5. Determining Important Ideas - Thoughtful readers grasp essential ideas and important information when reading. Readers must differentiate between less important ideas and key ideas that are central to the meaning.
6. Synthesizing Information - Synthesizing involves combining new information with existing knowledge to form an original idea or interpretation. Reviewing, sorting, and sifting important information can lead to new insights that change the way readers think.
7. Repair Understanding - If confusion disrupts meaning, readers need to stop and clarify their understanding. Readers may use a variety of strategies to "fix up" comprehension when meaning goes awry.
Fluency: We will focus on attending to punctuation, using expression / inflection, using appropriate phrasing, reading smoothly, and maintaining appropriate pace while reading.
Wilson Fundations for K-3 is a phonological/phonemic awareness, phonics and spelling program for the general education classroom.
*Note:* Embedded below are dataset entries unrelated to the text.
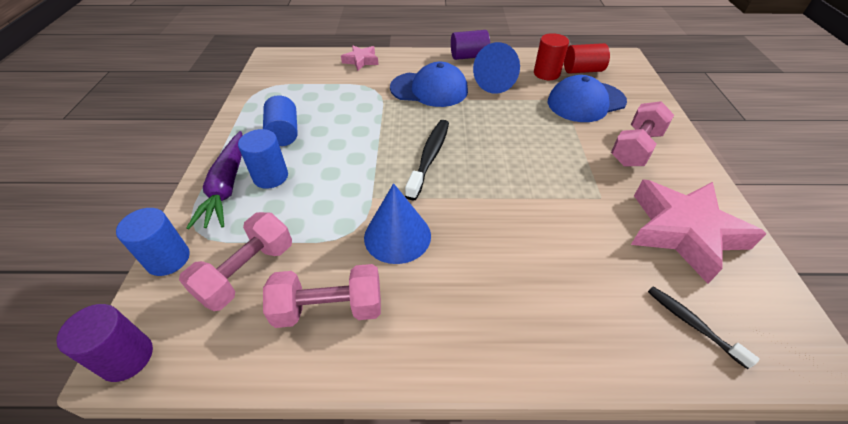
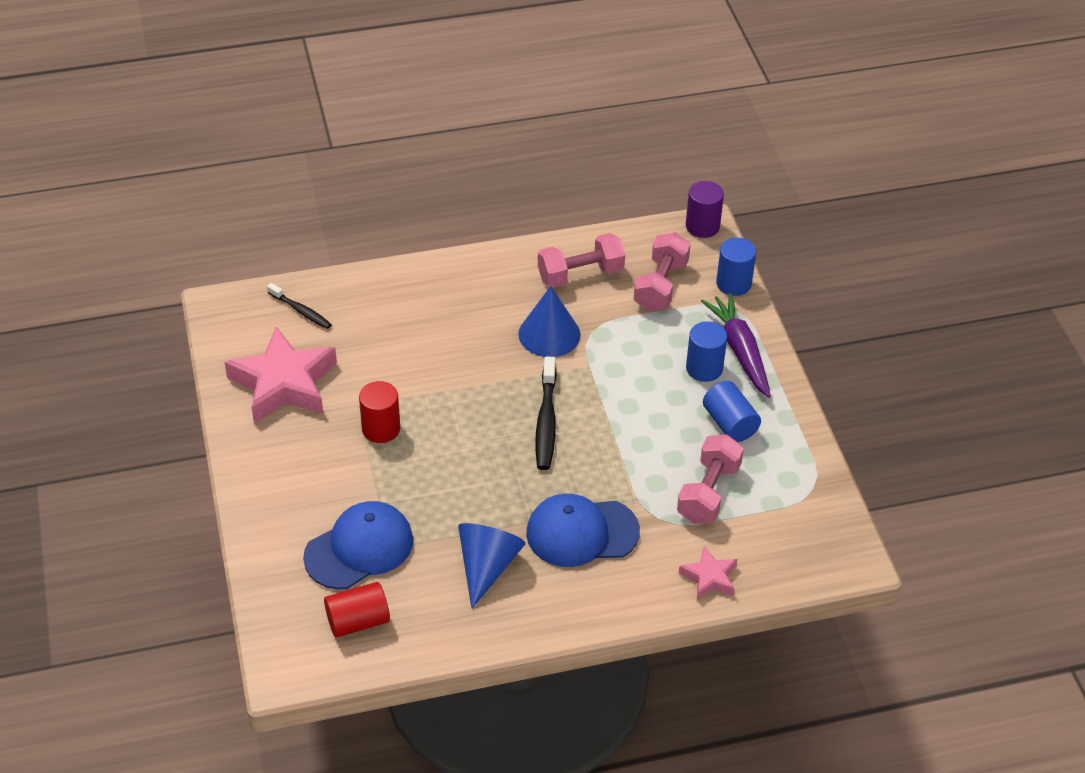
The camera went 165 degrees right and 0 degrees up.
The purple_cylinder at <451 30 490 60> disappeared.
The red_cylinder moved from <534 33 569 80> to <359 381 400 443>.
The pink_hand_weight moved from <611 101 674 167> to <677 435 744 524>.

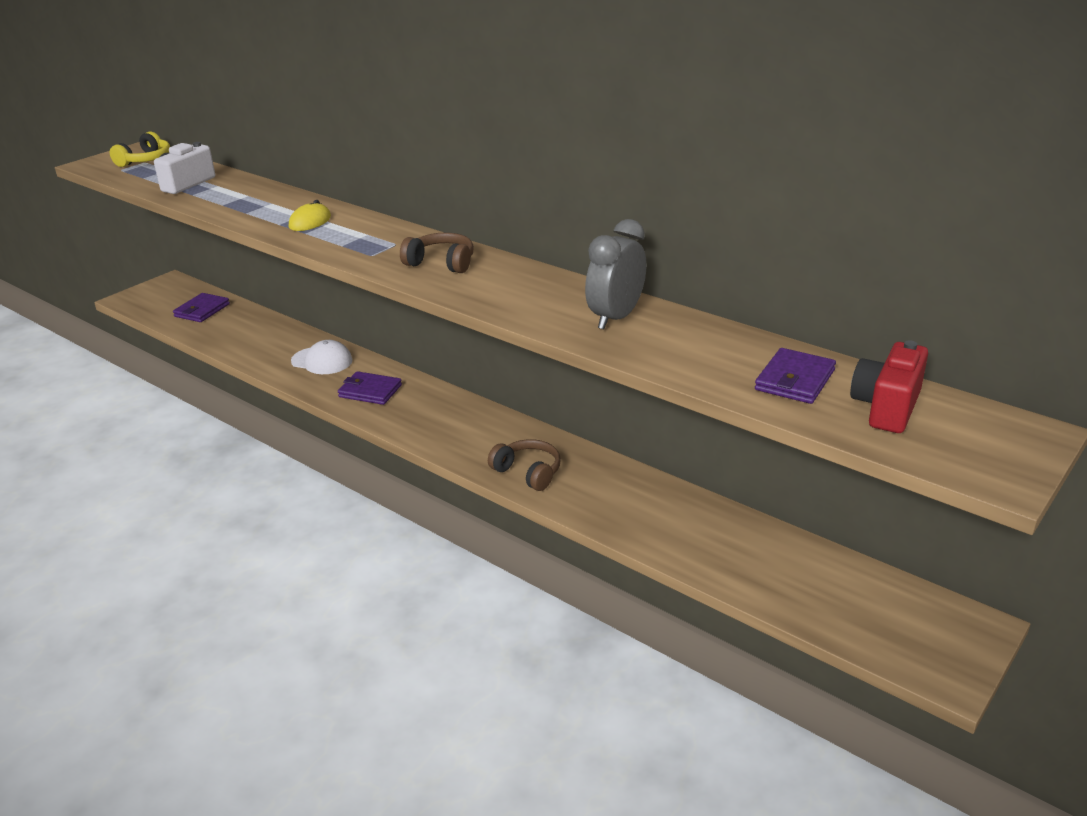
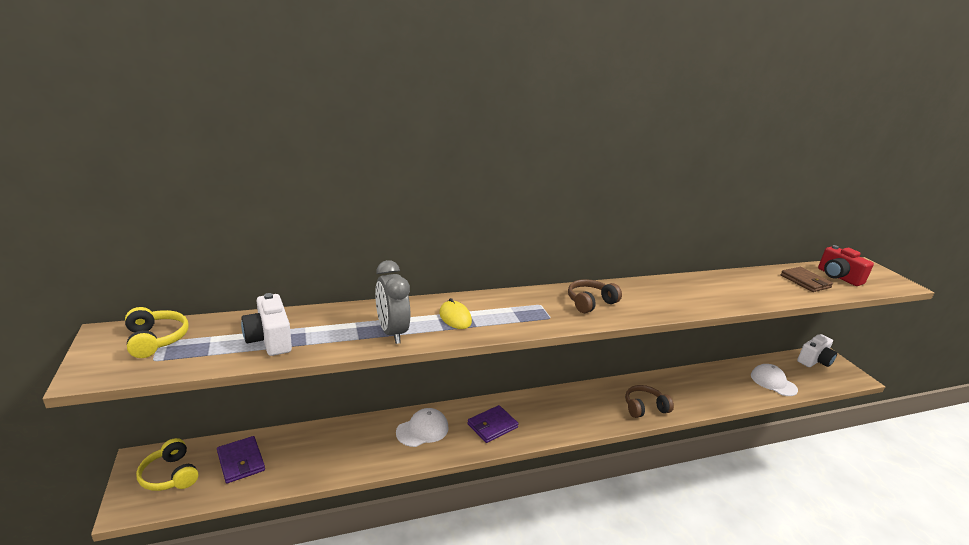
The camera went 60 degrees left and 5 degrees down.
The ash-grey_alarm_clock moved from <585 219 647 330> to <375 260 410 344>.
The purple_wallet at <755 348 836 404> became the dark_brown_wallet at <781 267 833 292>.
The snow-white_photo_camera at <797 334 837 367> appeared.
The snow-white_cap at <751 364 798 396> appeared.
The yellow_headset at <136 438 198 491> appeared.

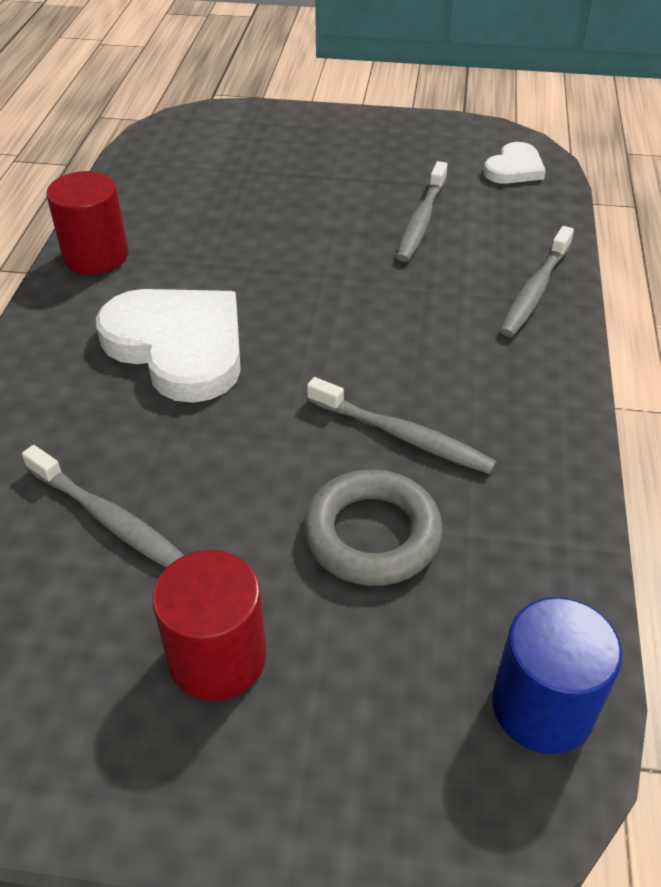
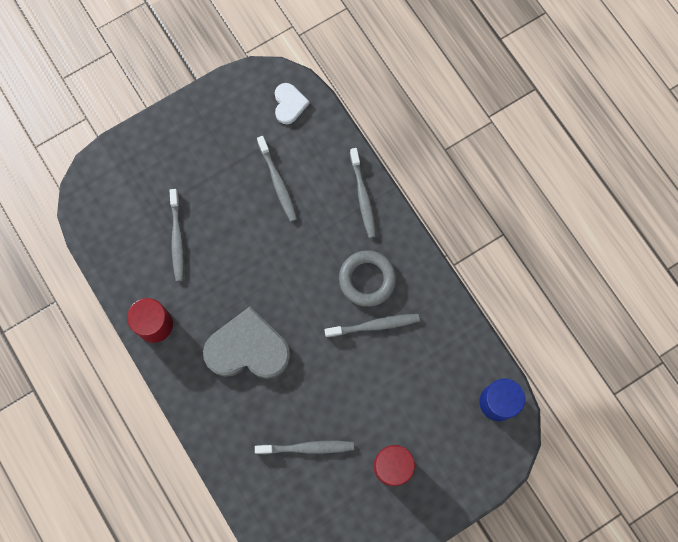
The camera went 40 degrees left and 30 degrees up.
The snow-white_love_heart at <96 289 241 403> became the ash-grey_love_heart at <203 306 291 379>.
The ash-grey_hoop moved from <304 469 443 586> to <339 250 396 307>.
The ash-grey_dental_brush at <169 189 184 282> appeared.

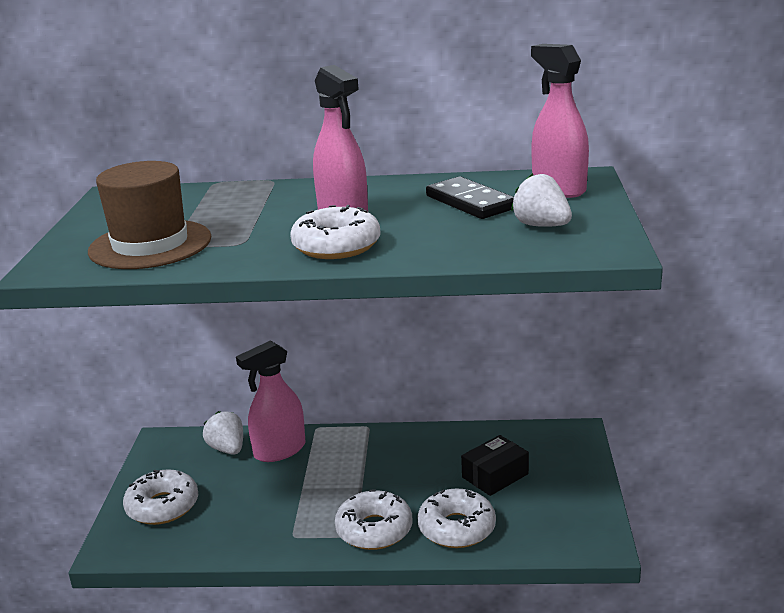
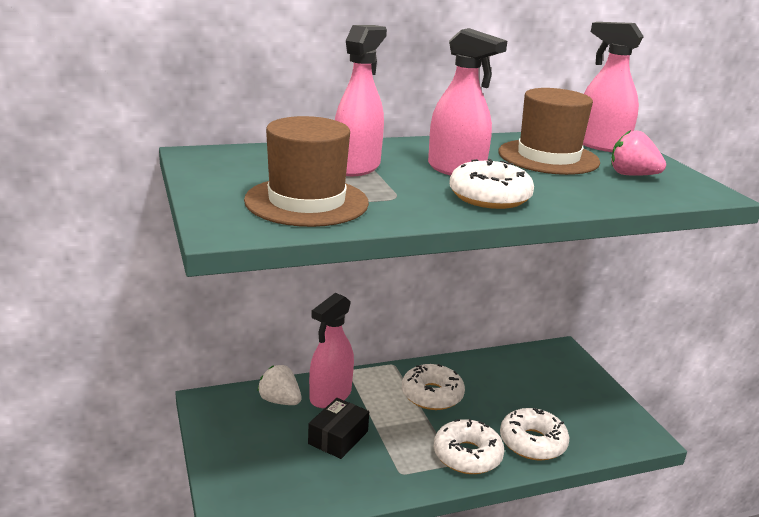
The camera went 25 degrees left and 0 degrees up.
The snow-white_toy_strawberry at <511 173 572 227> became the pink_toy_strawberry at <611 130 666 176>.
The black_domino_piece at <426 176 514 219> was replaced by the dark_brown_tall_hat at <498 88 600 175>.
The black_package moved from <461 435 529 496> to <308 398 369 459>.
The snow-white_doughnut moved from <123 469 198 525> to <402 364 465 410>.
The pink_sprayer at <335 25 387 176> appeared.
Fundations is based upon the Wilson Reading System® principles and serves as a prevention program to help reduce reading and spelling failure.
Rather than completely replace core curriculum, Fundations provides the research-validated strategies that complement installed programs to meet federal standards and serve the needs of all children.
Teachers incorporate a daily Fundations lesson into their language arts classroom instruction. Fundations lessons focus on carefully sequenced skills that include print knowledge, alphabet awareness, phonological awareness, phonemic awareness, decoding, vocabulary, fluency, and spelling. Critical thinking, speaking and listening skills are practiced during Storytime activities.